Ma fille était au courant de mon arrestation. Comme je vivais dans l’attente d’une arrestation, je l’ai préparée à la situation où, à un moment donné, elle serait récupérée à l’école par des inconnus en uniforme, mais son papa ou sa grand-mère viendrait et tout irait bien. Tout le monde lui manque et elle pleure souvent.

« Maintenant il faut s’occuper du développement personnel pour être utile dans le nouveau Bélarus »

– J’ai reçu beaucoup de soutien de la part des immigrés biélarussiens du monde entier. Mais je voulais être soutenue par ma ville. Et j’ai développé une rancune. En septembre, je n’ai plus eu de clientes pour des manucures. J’ai été citée par les médias et ils ont dû avoir peur. Il n’ya que les plus fidèles qui sont restées. Il y a des gens à Stolin qui m’ont soutenu. Ce sont mes clientes et quelques personnes que je ne connaissais même pas. Et je leur en suis très reconnaissant. Mais il y avait aussi l’intimidation. Les gens ont commencé à écrire : tu es partie et tu n’as pas le droit de dire quoi que ce soit à propos du Bélarus. De nombreuses rumeurs ont circulé selon lesquelles je suis allée sur la place juste pour l’argent.

Il est fâcheux que tout se soit calmé dans la ville. Les gens, ont-ils peur ou ne comprennet-ils pas leur importance ?… La liberté, il faut aller la chercher. Dans ma ville, il y a toujours eu cette idée « que ça ne me touche pas ». Chez nous, on a commencé à serrer la vis aux entrepreneurs qui ont protesté sur la place publique. Et pour une certaine raison, les gens ne se sont pas montrés solidaires avec eux. Il y avait deux commerces privés et on a construit un Hit (chaîne de magasins à petits prix – ndt) entre eux. Les gens ont commencé à acheter chez Hit. Alors que j’ai lancé l’appel : soutenons nos entrepreneurs, ils ont collecté de l’argent pour aider à payer les amendes. En principe, je peux les comprendre en quelque sorte, mais je n’accepte pas cette position.

Nous comprenons tous ici que nous ne rentrerons pas chez nous de sitôt, et nous essayons de l’assumer. Moi qui vis en Ukraine depuis environ six mois, j’ai deux assiettes, deux tasses et deux cuillères à la maison. Je ne peux pas m’acheter de la vaisselle : c’est une sorte de résistance. Beaucoup de ceux qui sont ici sont dans la même situation. Je me rends compte que j’ai une grand-mère qui a plus de 60 ans, et que si quelque chose lui arrive, je ne pourrai pas venir. J’ai des petits frères, l’aîné a 13 ans et ils pleurent en disant que je leur manque. Récemment, un policier a appelé mon frère au numéro que j’avais laissé et lui a demandé où j’étais. Mon frère est en troisième. Il a dit : « Aksana est en Ukraine, elle n’est pas là, ne m’appellez pas ». Puis il a pleuré et demandé pardon : « Tu es sûre que je ne t’ai fait aucun mal ? » Je l’ai longtemps rassuré en lui disant qu’il avait bien fait.

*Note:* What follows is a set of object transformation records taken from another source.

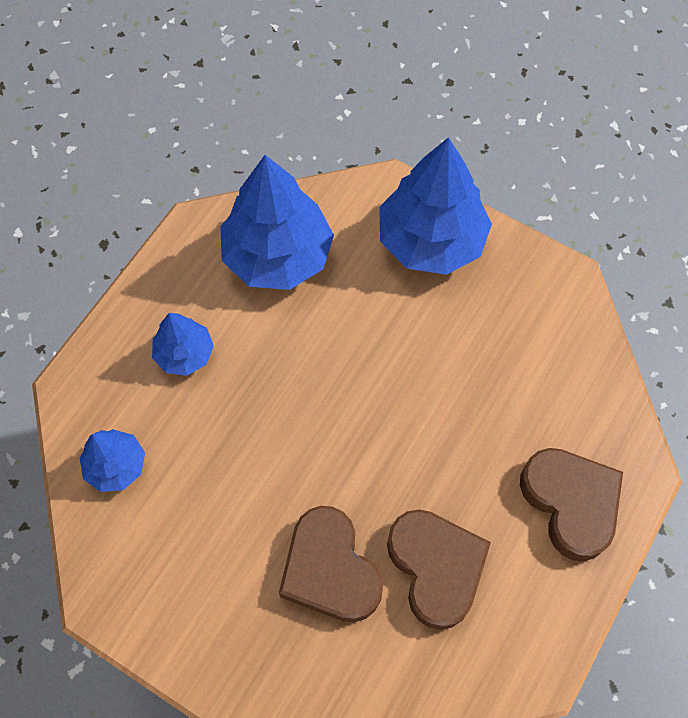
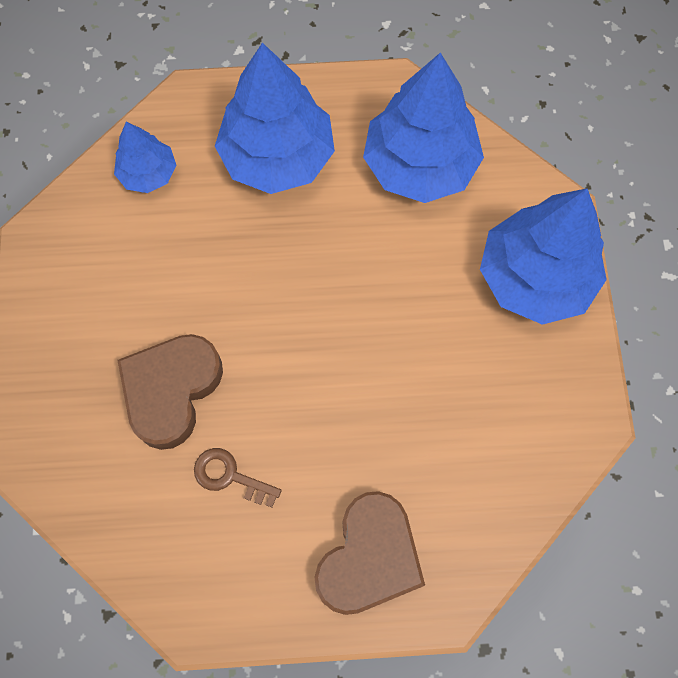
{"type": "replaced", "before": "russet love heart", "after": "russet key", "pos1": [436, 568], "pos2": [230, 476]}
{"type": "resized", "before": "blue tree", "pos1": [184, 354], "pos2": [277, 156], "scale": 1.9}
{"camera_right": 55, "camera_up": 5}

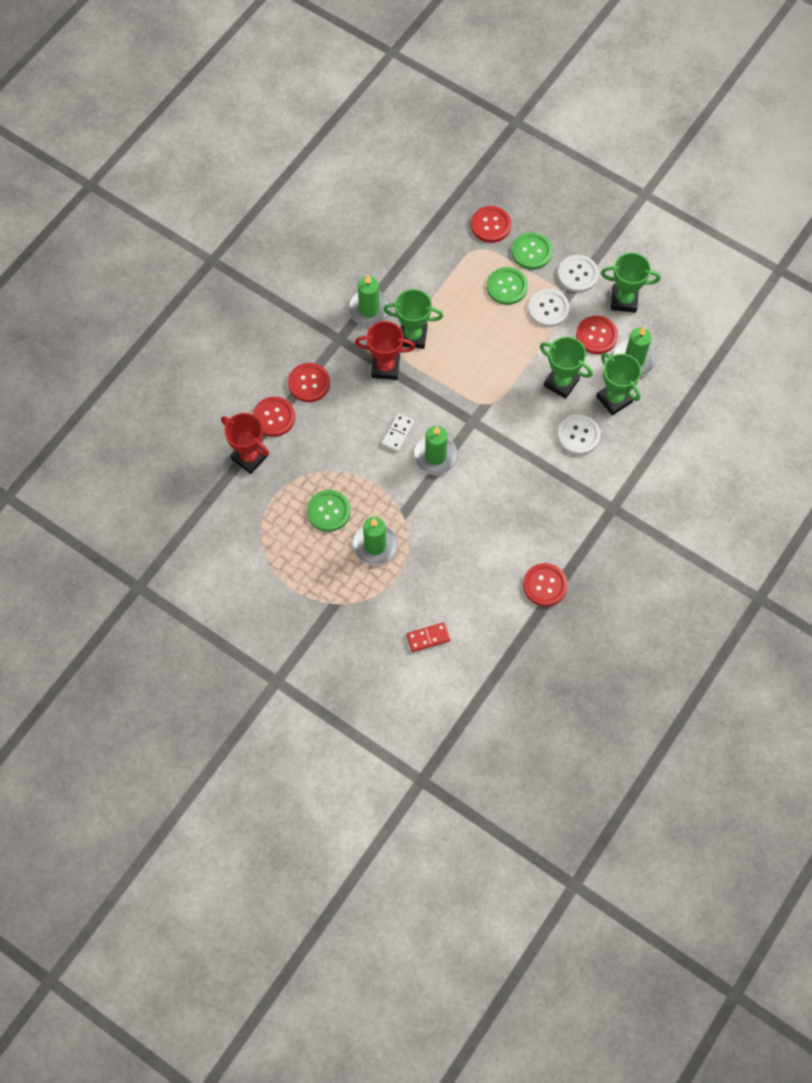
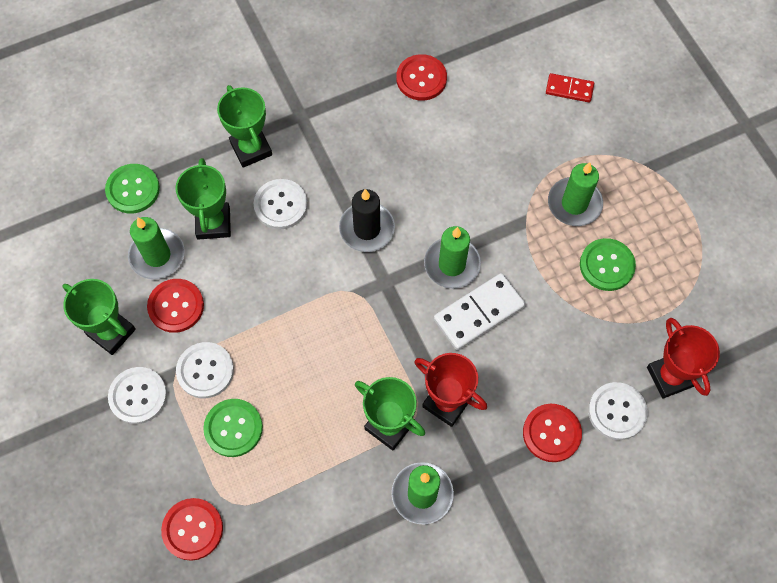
{"type": "added", "after": "ebony wax candle", "pos2": [367, 229]}
{"type": "moved", "before": "leaf-green button", "pos1": [531, 252], "pos2": [133, 189]}
{"type": "moved", "before": "leaf-green trophy", "pos1": [561, 383], "pos2": [251, 149]}
{"type": "recoloured", "before": "crimson button", "after": "snow-white button", "pos1": [274, 417], "pos2": [617, 411]}
{"type": "resized", "before": "snow-white domino tile", "pos1": [398, 433], "pos2": [479, 313], "scale": 1.7}
{"camera_right": -150, "camera_up": 0}

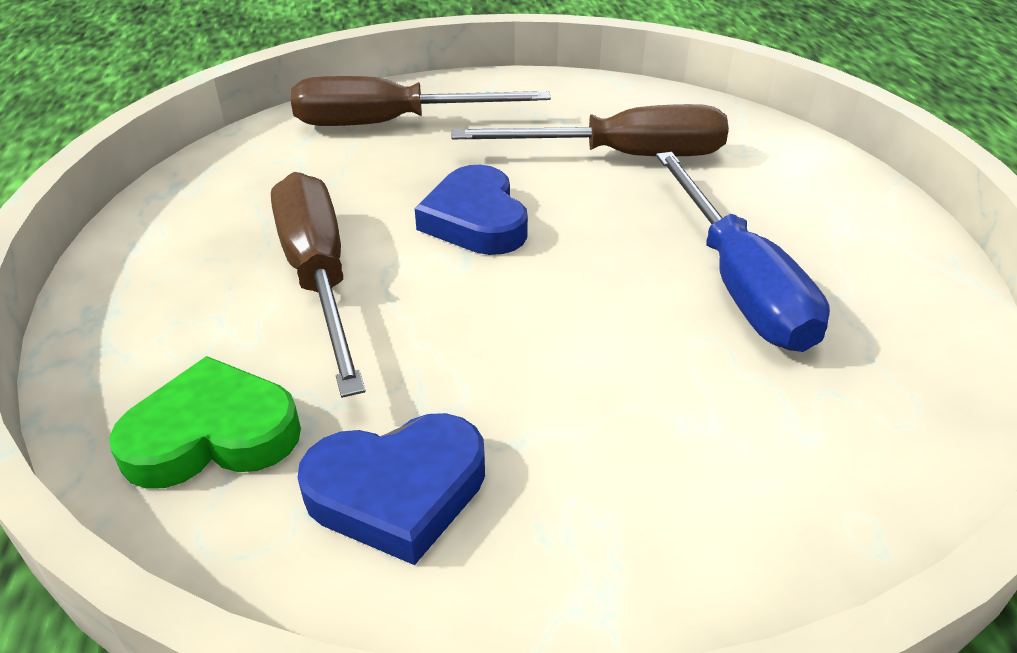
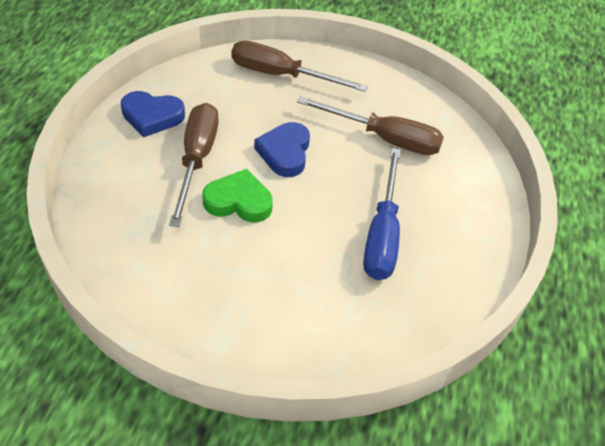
{"type": "moved", "before": "leaf-green love heart", "pos1": [212, 434], "pos2": [239, 201]}
{"type": "moved", "before": "blue love heart", "pos1": [398, 491], "pos2": [152, 116]}
{"camera_right": 20, "camera_up": 10}

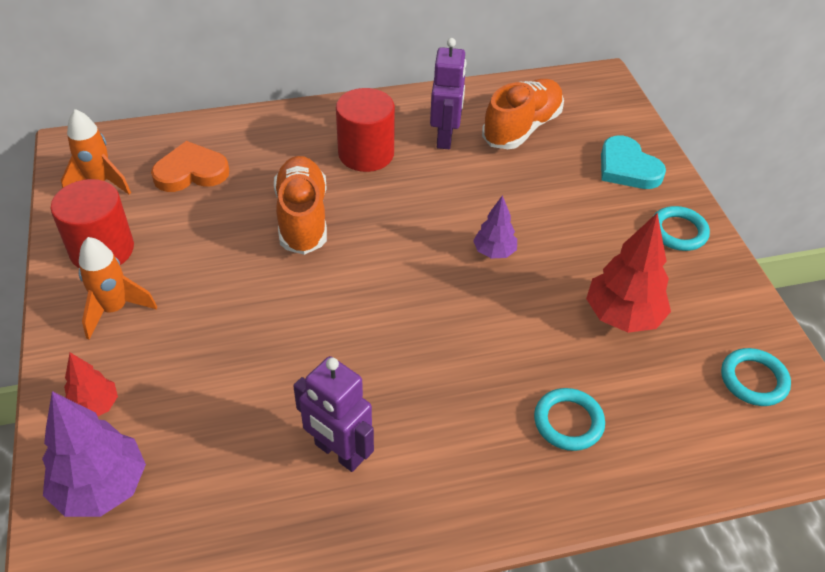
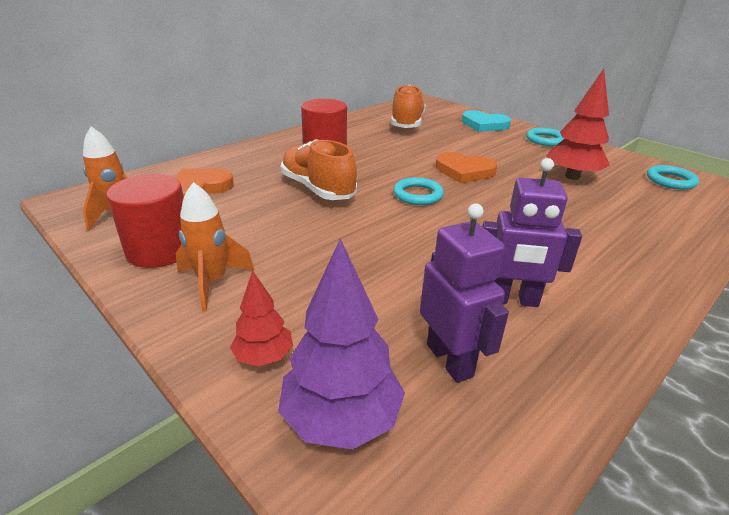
{"type": "moved", "before": "royal purple toy robot", "pos1": [445, 137], "pos2": [450, 360]}
{"type": "moved", "before": "turquoise torus", "pos1": [568, 422], "pos2": [418, 195]}
{"type": "replaced", "before": "royal purple tree", "after": "orange love heart", "pos1": [494, 252], "pos2": [464, 171]}
{"camera_right": -30, "camera_up": -15}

Quand on lit les nouvelles, on ne se rend pas compte de tout ce que nous devrons encore traverser pour arriver au bout. Naturellement, tout cela est douloureux et traumatisant, mais je comprends que, de toute façon, ce que nous attendions, un changement de pouvoir, se produira. Je peux dire que je suis forte et courageuse et que je vais réussir. J’ai acquis une plus grande confiance en moi. J’ai compris que mon choix de partir et de rester libre était le bon. Maintenant il faut s’occuper du développement personnel pour être utile dans le nouveau Bélarus.

P.S. Aksana a fait appel de la décision du juge et a déposé plusieurs plaintes contre la police. Mais cela n’a donné aucun résultat. La jeune femme soupçonne que les poursuites pénales ont été engagées contre elle au Bélarus.